::: PASSAGE SHOWN

I have not seen one that is designed to mesh with anything close to a cycloidal profile. I suspect that isn't warranted in the application. In that application it would (I suspect, also no expert) only matter that the gear ratio and mesh is consistent; it would not matter if there is a few arc-seconds of play in it.


----------



## FOMOGO (Feb 20, 2020)

It could be designed to run in an oil bath. Should run for a long time with little to no maintenance, with very high accuracy I would think. Mike


----------



## strantor (Feb 23, 2020)

FYI I'm working on a python script that spits out cycloidal rack profiles parametrically for CAD/CAM. Details here. I will post the code here when it's complete. Here's how it looks so far:


----------



## Winegrower (Feb 23, 2020)

Maybe add in a meshing tolerance variable and track the input/output transfer function...there could be funnies at singularity points like the bottom of the tooth.


----------



## strantor (Feb 23, 2020)

Winegrower said:


> Maybe add in a meshing tolerance variable and track the input/output transfer function...there could be funnies at singularity points like the bottom of the tooth.


What would that look like? 
Could the same be achieved by specifying the roller diameter as .376 instead of .375? 
That would effectively trim 1/2 thou off of every dimension of the tooth profile. Or is there something specific that needs to happen at the crown and the root of the profile only?


----------



## stupoty (Feb 23, 2020)

Ave had A video on a zero backlash cycloydial gearbox thingy






Sort of seemed relevant


----------

::::::

§ WORK ITEM A: Repeat verbatim the portion of the cycloidal gear thread starting with "What would that" and going on through "stupoty (Feb 23, 2020)".
The cycloidal gear thread and the entries are separate, unrelated material.

::: LISTED ENTRIES

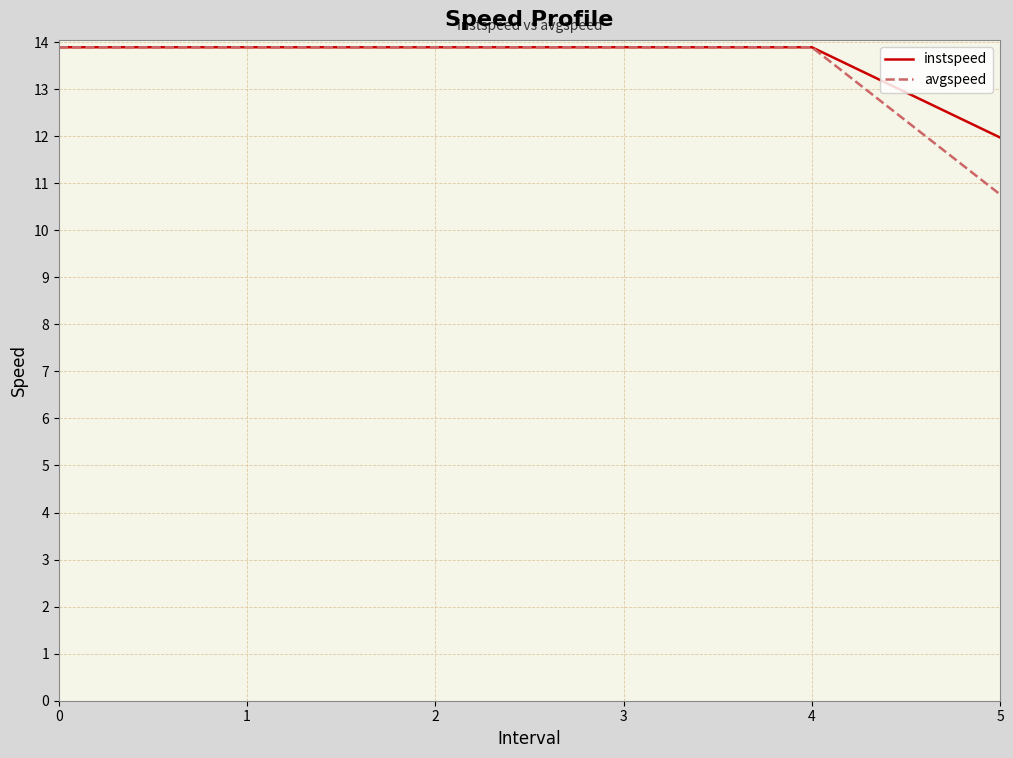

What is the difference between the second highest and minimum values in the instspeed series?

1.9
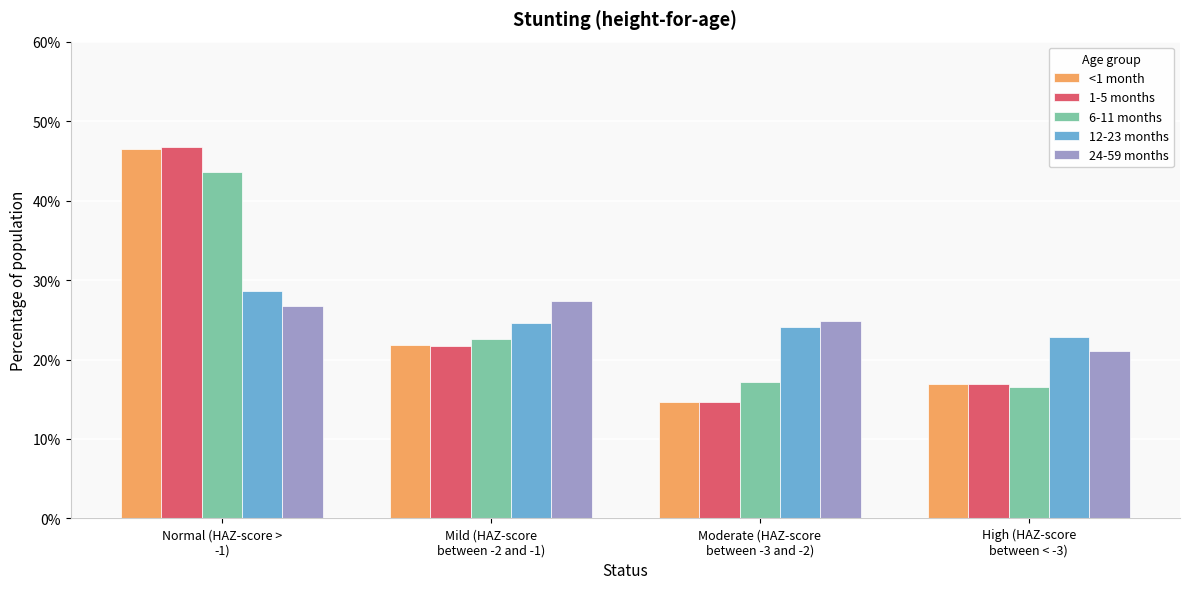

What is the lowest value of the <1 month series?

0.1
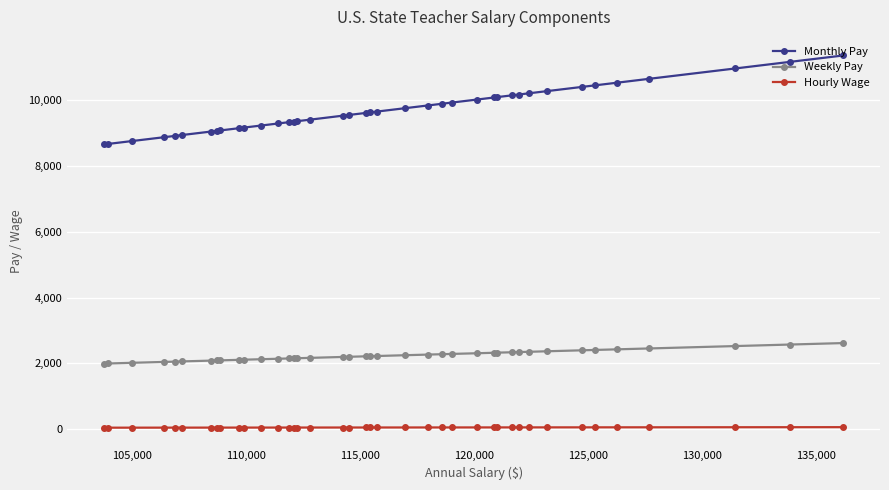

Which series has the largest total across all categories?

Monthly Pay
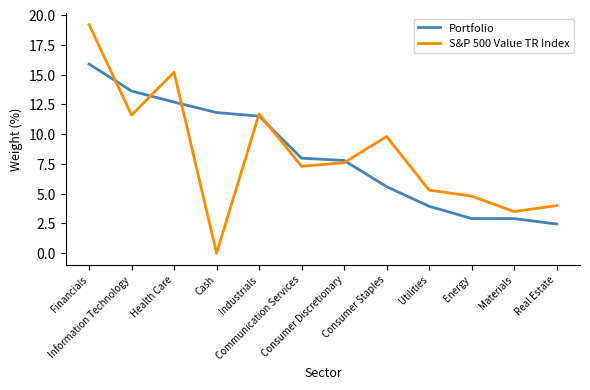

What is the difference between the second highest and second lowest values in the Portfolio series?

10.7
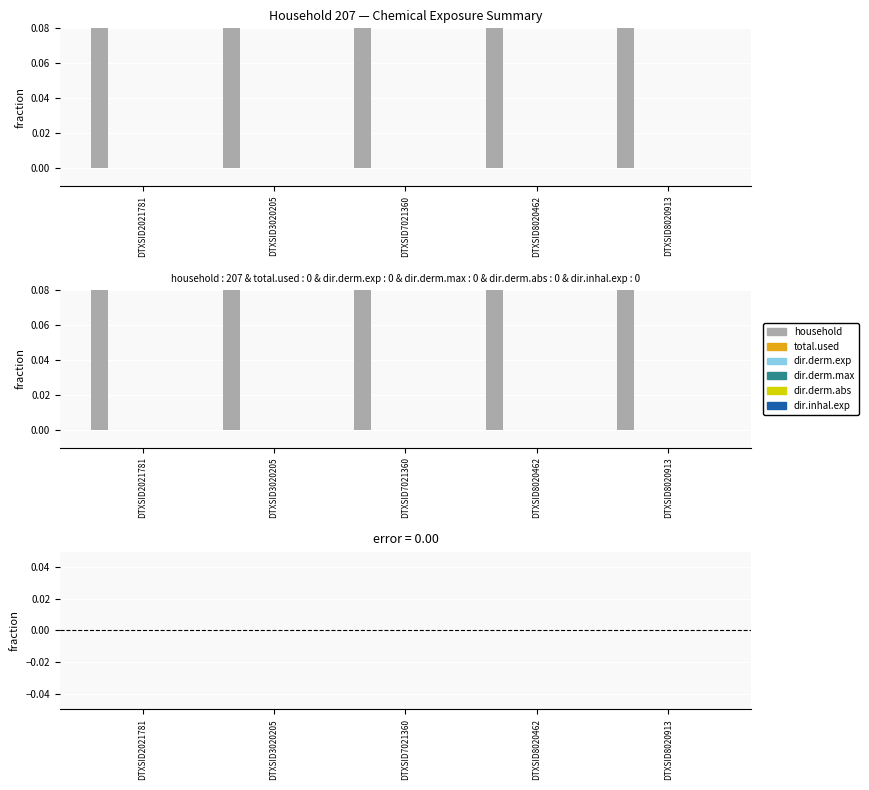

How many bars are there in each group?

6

::::::
::: LISTED ENTRIES

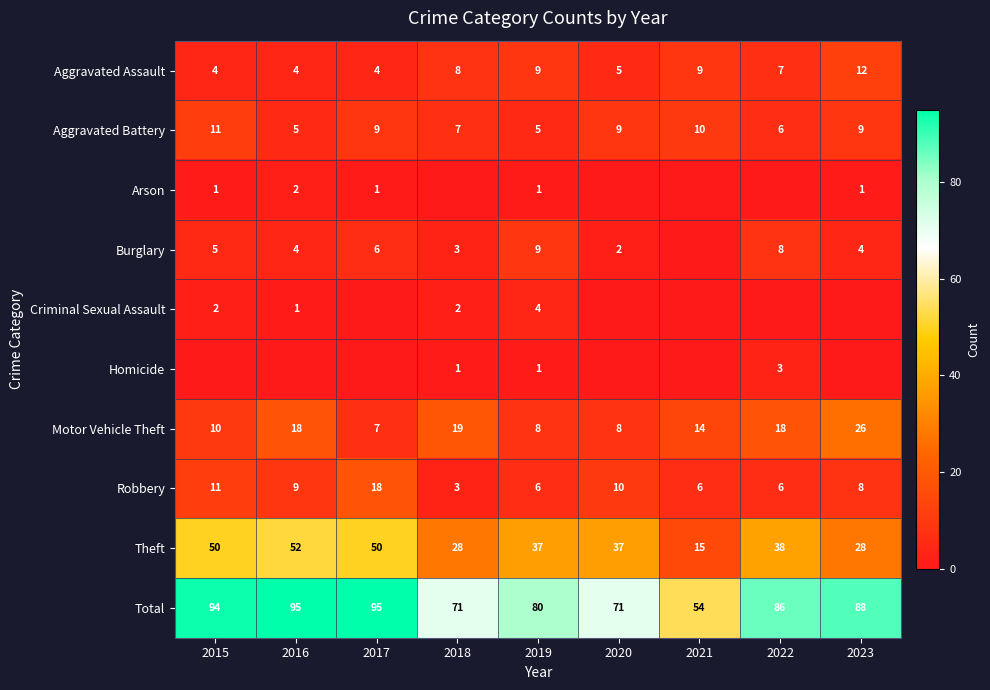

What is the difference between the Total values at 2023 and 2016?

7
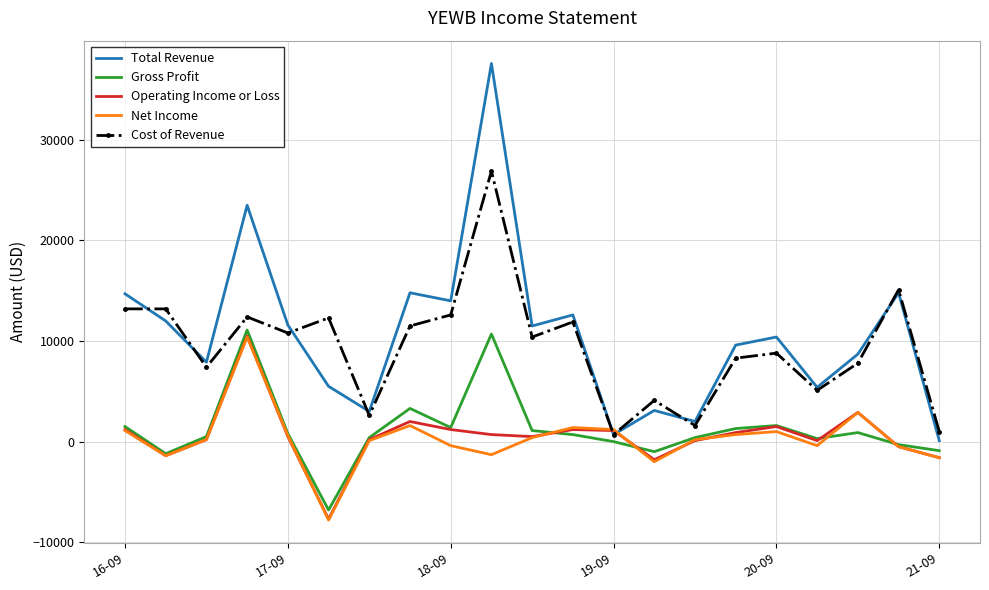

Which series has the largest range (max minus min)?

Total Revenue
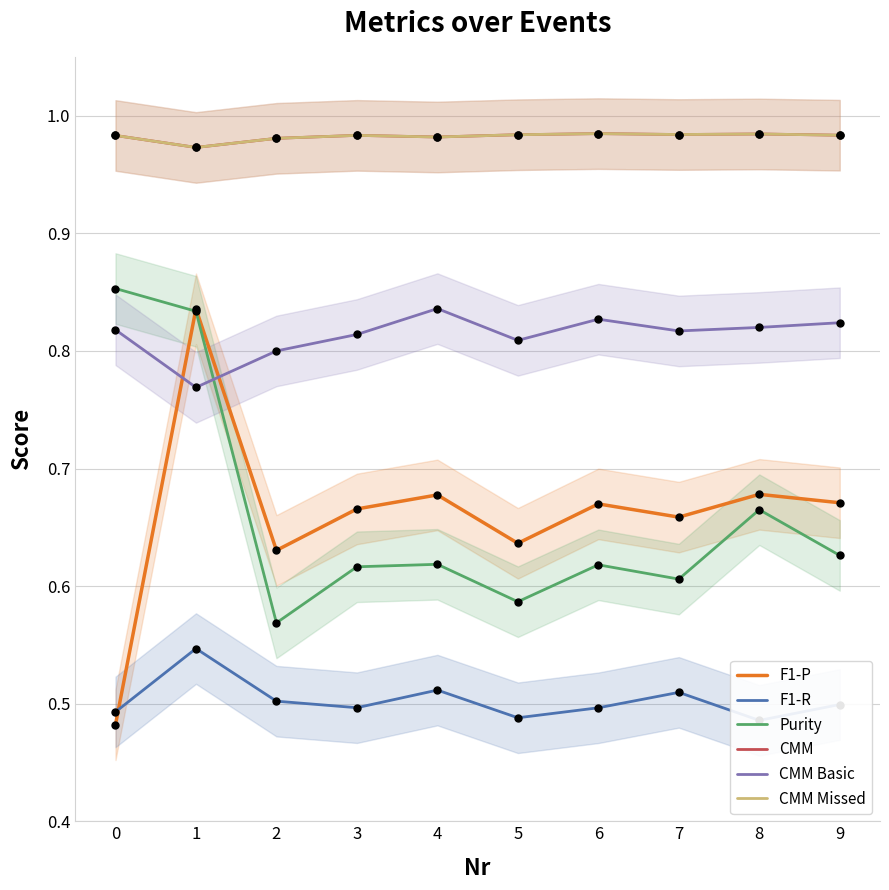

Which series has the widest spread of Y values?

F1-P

::::::

§ WORK ITEM B: List every line of the entries that contains the string "between".

§ RESPONSE AREA A:
What would that look like? 
Could the same be achieved by specifying the roller diameter as .376 instead of .375? 
That would effectively trim 1/2 thou off of every dimension of the tooth profile. Or is there something specific that needs to happen at the crown and the root of the profile only?


----------



## stupoty (Feb 23, 2020)

§ RESPONSE AREA B:
What is the difference between the second highest and minimum values in the instspeed series?
What is the difference between the second highest and second lowest values in the Portfolio series?
What is the difference between the Total values at 2023 and 2016?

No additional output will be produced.